The ridge is 8000 feet into the sky and in relative terms it is a razor's edge, yet the Incas still wanted to build a palace here for some reason. So during the 15th century a king-warrior named Pachacuti started to layout plans for a royal estate. As Ken Wright states, one of the many problems to overcome and the biggest, would have been landslides and so stabilizing the slopes was priority one (2009). As studied the site work and foundations seem to take up 50% to 60% of all work completed at the site over the 90 year build time. Due to heavy rains and steep slopes this was a necessary evil to spend such an exorbitant amount of time and money.
Through more investigations the site work and drainage composed of three material choices; topsoil, sandy gravel and white granite. This vast system of underground work for drainage was needed to keep Machu Picchu on the hillside otherwise it would not be there today. This is because the average rainfall in this area is 76 inches and during the wet season mostly which last seven months. By compassion, that is almost three times as much rain as Chicago sees in a year. One interesting find to go along with the drainage system was the white granite, which seemed to be the waste ruble of the buildings which sit on top. So Wright (2009) surmises that the original Inca buildings would have been white and not the Grey weathered stone color we see today.
The next would have been the terraces and lots of them. Over 700 follow gracefully along the topographic elevation lines with curves and straights. The water is allowed to drain deep below into the ground and safely away from the hillside as not to wash the entire structure down with it into the river below. They not only serve as foundations for the various building and plazas of the site, but also soil stabilization for the plant growing fields for their agricultural needs (Wright 2009) and walking paths along the hillside. These are the fundamental building blocks for the longevity of Machu Picchu.
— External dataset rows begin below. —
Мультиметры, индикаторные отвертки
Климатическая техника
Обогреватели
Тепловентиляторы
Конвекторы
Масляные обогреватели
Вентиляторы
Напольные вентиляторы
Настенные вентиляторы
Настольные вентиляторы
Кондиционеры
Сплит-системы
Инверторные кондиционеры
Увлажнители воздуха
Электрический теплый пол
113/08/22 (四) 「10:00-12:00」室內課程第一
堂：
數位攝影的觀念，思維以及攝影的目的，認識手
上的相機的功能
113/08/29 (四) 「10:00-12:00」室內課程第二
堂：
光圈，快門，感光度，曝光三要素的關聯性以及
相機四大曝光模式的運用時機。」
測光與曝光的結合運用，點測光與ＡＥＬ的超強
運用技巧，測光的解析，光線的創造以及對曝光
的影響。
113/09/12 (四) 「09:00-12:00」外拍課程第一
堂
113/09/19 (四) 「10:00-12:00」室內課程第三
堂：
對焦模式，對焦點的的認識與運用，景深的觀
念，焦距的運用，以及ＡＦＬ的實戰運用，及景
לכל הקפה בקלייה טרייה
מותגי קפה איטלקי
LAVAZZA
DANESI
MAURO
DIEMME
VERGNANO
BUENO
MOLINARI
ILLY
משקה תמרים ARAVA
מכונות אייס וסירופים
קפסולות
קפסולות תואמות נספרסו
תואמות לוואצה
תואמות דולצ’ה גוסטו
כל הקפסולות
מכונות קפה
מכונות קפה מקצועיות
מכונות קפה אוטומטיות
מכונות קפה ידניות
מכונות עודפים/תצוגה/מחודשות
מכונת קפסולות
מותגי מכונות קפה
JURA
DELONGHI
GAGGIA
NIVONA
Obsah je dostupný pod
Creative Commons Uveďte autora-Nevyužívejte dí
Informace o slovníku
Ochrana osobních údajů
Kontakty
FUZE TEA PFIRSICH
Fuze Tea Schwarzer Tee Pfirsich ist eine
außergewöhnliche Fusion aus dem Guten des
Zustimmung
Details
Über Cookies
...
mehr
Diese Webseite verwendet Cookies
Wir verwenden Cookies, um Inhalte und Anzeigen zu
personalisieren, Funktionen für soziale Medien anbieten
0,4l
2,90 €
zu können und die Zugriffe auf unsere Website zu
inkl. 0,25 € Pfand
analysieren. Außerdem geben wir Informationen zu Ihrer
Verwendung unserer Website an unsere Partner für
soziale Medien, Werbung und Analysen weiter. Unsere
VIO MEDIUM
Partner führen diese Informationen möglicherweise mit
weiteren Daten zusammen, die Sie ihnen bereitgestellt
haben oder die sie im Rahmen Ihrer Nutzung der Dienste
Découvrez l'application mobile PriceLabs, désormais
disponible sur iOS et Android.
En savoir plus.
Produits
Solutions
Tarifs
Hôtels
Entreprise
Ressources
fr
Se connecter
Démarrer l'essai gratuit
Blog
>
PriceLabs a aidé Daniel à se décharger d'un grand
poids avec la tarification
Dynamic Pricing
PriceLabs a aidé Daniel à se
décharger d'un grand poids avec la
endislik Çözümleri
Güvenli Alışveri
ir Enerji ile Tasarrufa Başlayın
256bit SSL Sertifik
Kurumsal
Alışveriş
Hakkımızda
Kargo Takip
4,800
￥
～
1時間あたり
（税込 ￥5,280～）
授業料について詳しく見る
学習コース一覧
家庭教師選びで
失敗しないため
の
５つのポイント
Unfortunately, this sounds all to familiar to one Architecture class on SIU campus and that would be ArC 242 Building Tech I: Wood. We are building a new stage, amphitheater seating and entrance benches out at the Touch of Nature campus near Giant City State Park. Nonetheless, weather has not been our best friend out there with all the rain and cold. The students are in the process of trenching, cutting, digging, draining and back filling 9 terraces, much like the Incas (in a somewhat smaller scale, but do not mention that to the ones digging) with gravel, sand, soil and railroad ties. We are also using string lines, water levels and "eyeballs" to get everything plumb, level and straight, much like the Incas.